Suivent dans la note des considérations qui ne tiendraient probablement pas la route devant un tribunal si le prestataire mettait à exécution ses menaces d’un procès en dommages et intérêts.

Ainsi lit-on que «si une lecture littérale du cahier des charges pourrait suggérer une succession chronologique des trois phases, il y a cependant des arguments de texte pour soutenir le contraire. En tout cas, l’intention des auteurs du cahier des charges (le ministère de la Justice avait été consulté sur ce point particulier par le Service central de la législation au moment de la rédaction du cahier des charges) était de garantir à la firme adjudicataire une activité complète par rapport au Mémorial C pendant deux ans et au moins une activité partielle pendant deux ans supplémentaires mais, pour le reste, de ne rien garantir au-delà des quatre premières années d’exécution du marché.»

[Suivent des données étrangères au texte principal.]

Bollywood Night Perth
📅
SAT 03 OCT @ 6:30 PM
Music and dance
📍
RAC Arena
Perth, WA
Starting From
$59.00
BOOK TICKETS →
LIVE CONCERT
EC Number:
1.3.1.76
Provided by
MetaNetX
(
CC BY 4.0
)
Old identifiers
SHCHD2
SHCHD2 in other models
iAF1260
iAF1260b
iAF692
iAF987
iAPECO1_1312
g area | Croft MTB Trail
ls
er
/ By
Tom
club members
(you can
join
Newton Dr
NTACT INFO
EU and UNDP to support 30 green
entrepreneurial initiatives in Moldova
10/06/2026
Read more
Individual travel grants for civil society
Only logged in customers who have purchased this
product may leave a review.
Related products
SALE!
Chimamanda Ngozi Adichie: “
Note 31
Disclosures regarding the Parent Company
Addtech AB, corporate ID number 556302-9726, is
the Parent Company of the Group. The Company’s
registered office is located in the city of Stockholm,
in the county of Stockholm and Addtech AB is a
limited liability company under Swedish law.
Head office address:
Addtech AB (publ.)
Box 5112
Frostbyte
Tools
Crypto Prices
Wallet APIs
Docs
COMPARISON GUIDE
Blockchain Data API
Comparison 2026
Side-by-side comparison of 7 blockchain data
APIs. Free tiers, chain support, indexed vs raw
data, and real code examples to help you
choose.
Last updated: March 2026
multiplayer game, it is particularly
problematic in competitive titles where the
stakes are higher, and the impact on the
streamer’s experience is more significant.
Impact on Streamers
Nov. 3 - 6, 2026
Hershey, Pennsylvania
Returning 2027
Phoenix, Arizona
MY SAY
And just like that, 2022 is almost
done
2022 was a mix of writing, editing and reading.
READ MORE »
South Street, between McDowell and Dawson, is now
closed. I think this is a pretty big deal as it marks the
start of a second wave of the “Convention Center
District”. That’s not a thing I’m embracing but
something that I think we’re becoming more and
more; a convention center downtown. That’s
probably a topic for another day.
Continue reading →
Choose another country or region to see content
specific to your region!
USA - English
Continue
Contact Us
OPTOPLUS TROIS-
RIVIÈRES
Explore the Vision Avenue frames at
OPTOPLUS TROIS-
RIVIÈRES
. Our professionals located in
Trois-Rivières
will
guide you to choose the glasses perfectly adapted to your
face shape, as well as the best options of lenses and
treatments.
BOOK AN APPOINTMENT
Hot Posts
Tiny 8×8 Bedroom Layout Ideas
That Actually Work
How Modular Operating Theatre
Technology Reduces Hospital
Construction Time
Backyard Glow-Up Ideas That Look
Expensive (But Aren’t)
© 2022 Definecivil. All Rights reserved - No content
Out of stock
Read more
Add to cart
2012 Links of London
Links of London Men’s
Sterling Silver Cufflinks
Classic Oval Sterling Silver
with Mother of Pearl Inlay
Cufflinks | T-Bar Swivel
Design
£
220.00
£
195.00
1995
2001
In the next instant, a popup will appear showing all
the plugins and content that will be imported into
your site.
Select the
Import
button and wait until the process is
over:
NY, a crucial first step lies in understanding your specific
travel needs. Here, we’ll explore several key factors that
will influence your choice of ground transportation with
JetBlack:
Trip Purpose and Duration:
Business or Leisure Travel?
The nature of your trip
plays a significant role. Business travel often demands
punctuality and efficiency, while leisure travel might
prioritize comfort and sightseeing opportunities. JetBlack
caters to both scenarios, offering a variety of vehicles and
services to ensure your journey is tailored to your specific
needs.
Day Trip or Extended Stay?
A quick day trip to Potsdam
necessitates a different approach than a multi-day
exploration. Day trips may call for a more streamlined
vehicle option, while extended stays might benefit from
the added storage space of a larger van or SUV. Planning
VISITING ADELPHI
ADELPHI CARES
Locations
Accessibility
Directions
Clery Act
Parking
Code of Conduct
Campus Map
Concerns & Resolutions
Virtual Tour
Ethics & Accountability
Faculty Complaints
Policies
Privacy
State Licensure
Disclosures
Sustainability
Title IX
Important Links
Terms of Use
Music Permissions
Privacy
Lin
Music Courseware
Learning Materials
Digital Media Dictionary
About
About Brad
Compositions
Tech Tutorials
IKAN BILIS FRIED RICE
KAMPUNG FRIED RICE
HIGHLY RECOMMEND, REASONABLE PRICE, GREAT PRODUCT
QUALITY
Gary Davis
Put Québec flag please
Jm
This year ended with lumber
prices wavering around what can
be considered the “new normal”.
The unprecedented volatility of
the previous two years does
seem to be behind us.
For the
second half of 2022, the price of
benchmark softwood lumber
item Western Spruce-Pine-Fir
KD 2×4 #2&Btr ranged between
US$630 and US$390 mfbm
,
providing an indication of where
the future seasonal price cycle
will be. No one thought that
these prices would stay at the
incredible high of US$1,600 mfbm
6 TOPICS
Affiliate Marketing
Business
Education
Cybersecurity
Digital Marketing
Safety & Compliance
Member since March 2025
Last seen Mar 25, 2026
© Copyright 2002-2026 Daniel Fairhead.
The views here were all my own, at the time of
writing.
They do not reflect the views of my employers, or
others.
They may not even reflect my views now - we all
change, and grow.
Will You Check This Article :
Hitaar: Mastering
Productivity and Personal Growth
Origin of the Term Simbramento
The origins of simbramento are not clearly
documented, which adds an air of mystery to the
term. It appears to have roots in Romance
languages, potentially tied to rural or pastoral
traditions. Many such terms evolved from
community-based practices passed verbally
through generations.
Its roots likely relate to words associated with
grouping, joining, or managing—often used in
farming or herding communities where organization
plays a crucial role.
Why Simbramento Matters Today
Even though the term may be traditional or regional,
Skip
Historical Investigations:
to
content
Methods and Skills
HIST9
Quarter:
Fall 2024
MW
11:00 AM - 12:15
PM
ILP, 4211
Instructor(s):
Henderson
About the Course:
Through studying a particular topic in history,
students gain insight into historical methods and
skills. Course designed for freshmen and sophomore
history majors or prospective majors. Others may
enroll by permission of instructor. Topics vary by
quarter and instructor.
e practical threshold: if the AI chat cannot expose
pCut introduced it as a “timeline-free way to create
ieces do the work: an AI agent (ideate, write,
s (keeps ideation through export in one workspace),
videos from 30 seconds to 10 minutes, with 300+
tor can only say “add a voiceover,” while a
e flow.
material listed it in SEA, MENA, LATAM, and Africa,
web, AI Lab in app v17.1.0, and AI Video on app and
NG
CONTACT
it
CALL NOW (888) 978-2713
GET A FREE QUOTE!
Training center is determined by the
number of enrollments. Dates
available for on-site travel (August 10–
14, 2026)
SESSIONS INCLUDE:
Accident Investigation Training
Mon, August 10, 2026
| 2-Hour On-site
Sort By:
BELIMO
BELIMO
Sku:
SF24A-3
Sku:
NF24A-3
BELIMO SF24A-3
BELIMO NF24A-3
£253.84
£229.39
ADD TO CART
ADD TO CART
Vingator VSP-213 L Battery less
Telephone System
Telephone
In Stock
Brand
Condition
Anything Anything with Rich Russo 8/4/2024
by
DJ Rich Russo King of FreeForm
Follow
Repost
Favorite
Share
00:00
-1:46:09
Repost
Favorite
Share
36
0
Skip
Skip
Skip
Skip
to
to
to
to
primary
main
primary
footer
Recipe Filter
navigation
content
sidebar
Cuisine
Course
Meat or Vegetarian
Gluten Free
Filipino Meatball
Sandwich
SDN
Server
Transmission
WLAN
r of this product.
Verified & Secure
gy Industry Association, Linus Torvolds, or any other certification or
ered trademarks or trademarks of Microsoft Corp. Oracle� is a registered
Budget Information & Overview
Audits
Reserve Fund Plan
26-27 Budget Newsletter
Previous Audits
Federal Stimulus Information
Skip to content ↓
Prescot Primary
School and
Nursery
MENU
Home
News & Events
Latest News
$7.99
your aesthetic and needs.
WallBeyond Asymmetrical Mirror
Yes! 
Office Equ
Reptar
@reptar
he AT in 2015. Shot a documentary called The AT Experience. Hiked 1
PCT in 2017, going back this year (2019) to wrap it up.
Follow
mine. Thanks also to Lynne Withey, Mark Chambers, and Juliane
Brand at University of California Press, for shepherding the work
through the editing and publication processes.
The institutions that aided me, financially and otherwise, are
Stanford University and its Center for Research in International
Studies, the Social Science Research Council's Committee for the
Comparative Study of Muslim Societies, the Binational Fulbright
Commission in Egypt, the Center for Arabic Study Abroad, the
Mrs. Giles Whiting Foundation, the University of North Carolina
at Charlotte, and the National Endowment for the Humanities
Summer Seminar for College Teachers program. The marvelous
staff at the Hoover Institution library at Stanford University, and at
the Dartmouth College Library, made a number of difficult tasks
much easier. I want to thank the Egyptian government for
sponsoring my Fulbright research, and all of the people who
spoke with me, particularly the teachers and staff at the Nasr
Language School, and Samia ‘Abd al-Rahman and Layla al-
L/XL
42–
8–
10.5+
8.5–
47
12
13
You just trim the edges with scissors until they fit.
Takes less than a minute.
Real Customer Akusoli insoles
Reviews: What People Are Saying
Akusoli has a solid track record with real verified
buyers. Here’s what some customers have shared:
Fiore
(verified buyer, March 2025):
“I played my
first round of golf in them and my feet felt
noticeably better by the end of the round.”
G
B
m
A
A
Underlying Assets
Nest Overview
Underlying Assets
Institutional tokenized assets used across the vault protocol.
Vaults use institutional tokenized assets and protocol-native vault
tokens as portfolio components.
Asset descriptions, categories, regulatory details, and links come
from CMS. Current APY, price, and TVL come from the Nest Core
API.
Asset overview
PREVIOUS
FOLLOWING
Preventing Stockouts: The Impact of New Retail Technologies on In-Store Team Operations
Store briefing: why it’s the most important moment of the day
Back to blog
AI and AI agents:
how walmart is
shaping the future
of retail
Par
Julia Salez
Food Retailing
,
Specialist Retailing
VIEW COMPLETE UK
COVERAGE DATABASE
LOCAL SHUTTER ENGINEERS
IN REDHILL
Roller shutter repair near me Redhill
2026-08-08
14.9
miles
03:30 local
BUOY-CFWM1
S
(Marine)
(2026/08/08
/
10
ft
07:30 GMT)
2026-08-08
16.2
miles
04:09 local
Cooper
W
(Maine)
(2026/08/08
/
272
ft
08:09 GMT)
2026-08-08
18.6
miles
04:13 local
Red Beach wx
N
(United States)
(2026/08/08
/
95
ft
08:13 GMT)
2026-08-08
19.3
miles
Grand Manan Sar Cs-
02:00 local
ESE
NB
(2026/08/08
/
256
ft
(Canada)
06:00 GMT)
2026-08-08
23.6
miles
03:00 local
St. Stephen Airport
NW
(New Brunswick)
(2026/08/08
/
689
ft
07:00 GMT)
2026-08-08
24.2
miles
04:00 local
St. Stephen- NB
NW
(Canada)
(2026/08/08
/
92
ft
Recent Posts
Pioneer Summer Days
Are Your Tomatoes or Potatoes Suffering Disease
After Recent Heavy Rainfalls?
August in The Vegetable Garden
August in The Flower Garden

En dépit du risque juridique, le gouvernement avait donné son feu vert à Octavie Modert pour déposer le projet de loi à la Chambre des députés. Reste une autre incertitude: celle du sort des 15 personnes actuellement sous contrat Legitech. Le basculement de Legilux vers le Resa et la mort du Mémorial C s’apparenteront-ils à un transfert d’activité de Legitech vers le Registre de commerce et des sociétés? Auquel cas, ce dernier aura l’obligation de reprise du personnel de l’ancien prestataire. À moins d’un compromis avec le nouveau gouvernement, cela promet de belles batailles judiciaires.

Recherche

Blocage sur les mots-clés

Le Mémorial C est consultable en ligne sur le site de legilux.lu (à partir de l’année 1996) mais il n’est pas soumis à indexation, à l’exception du sommaire. Ce qui empêche les recherches par mot-clé ou par nom, par exemple. Il n’y a pas d’explication logique à ces restrictions, sinon probablement d’ordre politique. On se souvient que le ministre sortant Luc Frieden avait clairement indiqué en 2002, lors du lancement commercial du Registre de commerce et des sociétés,les raisons «philosophiques» derrièrele verrouillage de la consultation par nom des administrateurs: pas question d’en faire un outil au service des journalistes fouineurs…

La Commission nationale pour la protection des données a pourtant autorisé l’indexation «intégrale, textes et tables» des Mémorial B et C à partir de 2009, ce qui devrait permettre, en principe, la recherche par mot-clé. Toutefois, cette consultation n’est pas disponible au grand public. «Les contraintes infrastructurelles liées à l’hébergement du portail ‘Legilux’ par le Centre des technologies de l’information de l’État (CTIE) n’ont pas encore permis de faire bénéficier, en ligne, l’usager des avantages d’une telle indexation», indique le rapport annuel 2012 du Service central de la législation.

En attendant que le CTIE fasse ses procédures de mise à jour, les moteurs de recherche sur internet de type Google «seront bloqués quant à leur accès direct à des données personnelles». V. P.